Der letzte Tag im Jahr 2020

Der HERR hört mein Flehen; mein Gebet nimmt der HERR an.
Psalm 6,10

Bittet, so werdet ihr empfangen, auf dass eure Freude vollkommen sei.
Johannes 16,24

Ich habe heute einige Notizen in mein Tagebuch geschrieben, die mir über dieses Jahr in Erinnerung sind. Es ist ein guter Freund und Glaubensbruder verstorben, der mich nach der Covid19-Pandemie besuchen wollte. Dann ist eine alte Glaubensschwester an Corona verstorben, die mir vor Jahren evangelistische Niederschriften überreichte, aus denen ich ein Buch machte, weil ich sie so wertvoll fand.

Corona ist immer noch präsent aber es gibt auch schon die Impfung, auf die ich sehnlichst warte, damit ich wieder unter die Leute komme. Gott wird es wohl machen, so mein Gebet.

Was mich erschüttert ist das Geschehen in der Welt. Da sieht man in Argentinien Freuden-taumelnde junge Frauen auf die Straße, nachdem das Abtreibungsgesetz durchgegangen war. Da wird ein ev. Pastor wegen Volksverhetzung angeklagt und seines Amtes enthoben, weil er in einem veröffentlichten Ehe-Seminar die Bibel zitierte und die gleichgeschlechtliche Ehe unter die Kategorie „Unzucht“ einordnete. Noch mehr hat er deutlich gemacht, was biblischer Lehre entsprach.

Ich kann mir nur wünschen, dass die Gnadenzeit noch genutzt wird, und die Augen sich öffnen für Gottes Wahrheit und Sein bevorstehendes Gericht. Möge Jesus unser Vorbild sein und uns auf unserem Lebensweg begleiten, hin zum Ziel, ewig bei Gott zu leben. Denn das ist das Ziel des Glaubens: Die Seligkeit der Seelen!

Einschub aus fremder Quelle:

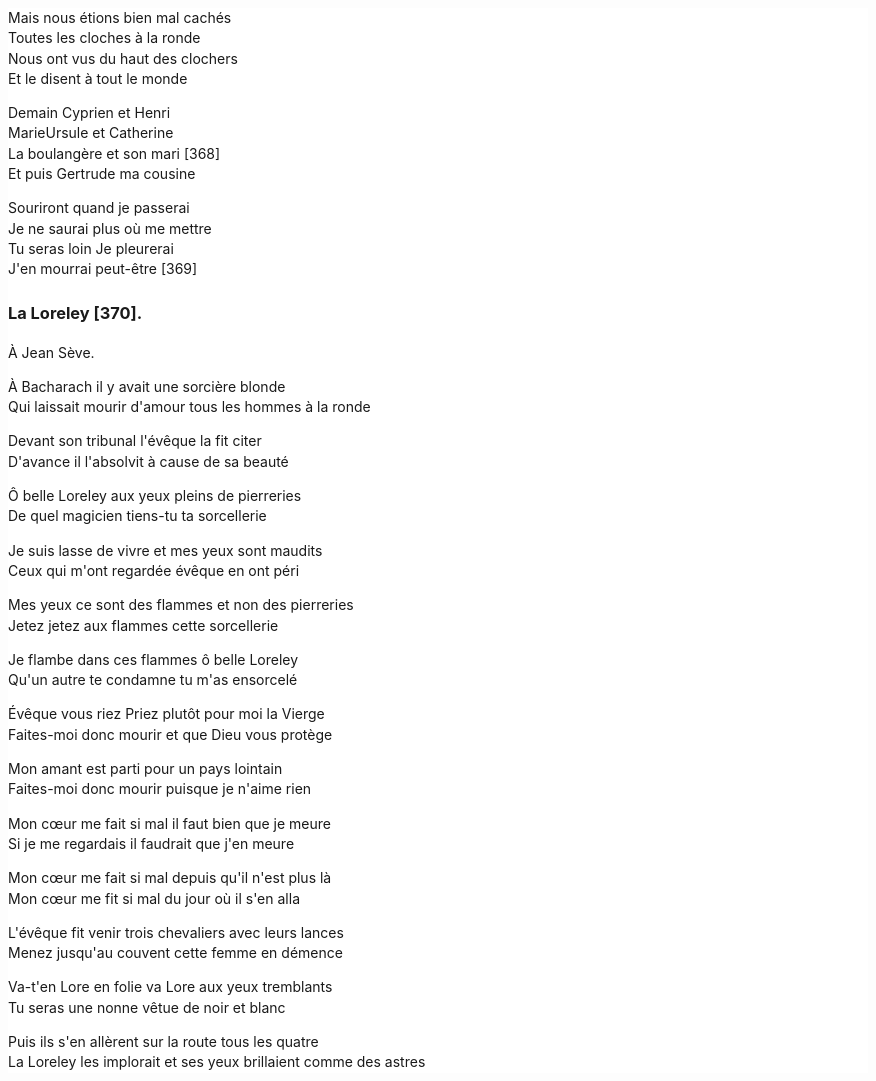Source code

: Mais nous étions bien mal cachés  
Toutes les cloches à la ronde  
Nous ont vus du haut des clochers  
Et le disent à tout le monde  
  
Demain Cyprien et Henri  
MarieUrsule et Catherine  
La boulangère et son mari [368]  
Et puis Gertrude ma cousine  
  
Souriront quand je passerai  
Je ne saurai plus où me mettre  
Tu seras loin Je pleurerai  
J'en mourrai peut-être [369]  


### La Loreley [370].
À Jean Sève.

À Bacharach il y avait une sorcière blonde  
Qui laissait mourir d'amour tous les hommes à la ronde  
  
Devant son tribunal l'évêque la fit citer  
D'avance il l'absolvit à cause de sa beauté  
  
Ô belle Loreley aux yeux pleins de pierreries  
De quel magicien tiens-tu ta sorcellerie  
  
Je suis lasse de vivre et mes yeux sont maudits  
Ceux qui m'ont regardée évêque en ont péri  
  
Mes yeux ce sont des flammes et non des pierreries  
Jetez jetez aux flammes cette sorcellerie  
  
Je flambe dans ces flammes ô belle Loreley  
Qu'un autre te condamne tu m'as ensorcelé  
  
Évêque vous riez Priez plutôt pour moi la Vierge  
Faites-moi donc mourir et que Dieu vous protège  
  
Mon amant est parti pour un pays lointain  
Faites-moi donc mourir puisque je n'aime rien  
  
Mon cœur me fait si mal il faut bien que je meure  
Si je me regardais il faudrait que j'en meure  
  
Mon cœur me fait si mal depuis qu'il n'est plus là  
Mon cœur me fit si mal du jour où il s'en alla  
  
L'évêque fit venir trois chevaliers avec leurs lances  
Menez jusqu'au couvent cette femme en démence  
  
Va-t'en Lore en folie va Lore aux yeux tremblants  
Tu seras une nonne vêtue de noir et blanc  
  
Puis ils s'en allèrent sur la route tous les quatre  
La Loreley les implorait et ses yeux brillaient comme des astres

Eine Antwort auf „Der letzte Tag im Jahr 2020“

  1. Beim Rückblick auf das Jahr 2020 hat es vieles gegeben, das uns Kummer gebracht und Niedergeschlagenheit bewirkt hat. Was können wir tun?

    Zuvor heißt es im Psalm 6: „Weichet von mir, alle Übeltäter; denn der HERR hört mein Weinen.“ Heute ist es meist verpönt, nach Schuldigen zu suchen für manche Misere, in der wir stecken. Man begnügt sich oft mit Erklärungen eher allgemeiner Art wie die Zeitumstände. Dies wird durch die Verwendung von Begriffen wie Globalisierung, Klimawandel, Pandemie usw. noch verstärkt. Im Psalm ist aber die Rede von Übeltätern. Wir vergessen zu häufig, dass hinter den meisten Übeln der Welt das Handeln von Menschen zu finden ist, die sie ausgelöst haben. Es sind Menschen, die unsere Umwelt zerstören, weil sie maximalen Gewinn machen wollen. Es sind Menschen, die mit ihrer Stimme Gesetze ändern, weil sie die Gesellschaft gemäß ihren Ideologien neu definieren wollen. Es sind Menschen, die sich zu Anklägern aufschwingen, weil sie nicht mehr dulden wollen, wenn Widerstand geleistet wird. Außer Naturkatastrophen wie z. B. Erdbeben sind es menschliche Täter, die uns in diese Lage gebracht haben. Wir können uns darüber aufregen oder traurig sein, so wie es der Psalmist war. Wir sollten uns aber auch ein Beispiel an ihm nehmen, weil er im nächsten Atemzug zur richtigen Erkenntnis kommt. Gott hört sein Flehen und nimmt sein Gebet an. So kann es jeder von uns tun, der traurig ist über den Zustand der Welt. Wir dürfen gewiss sein: Am Ende wartet eine große Freude auf uns.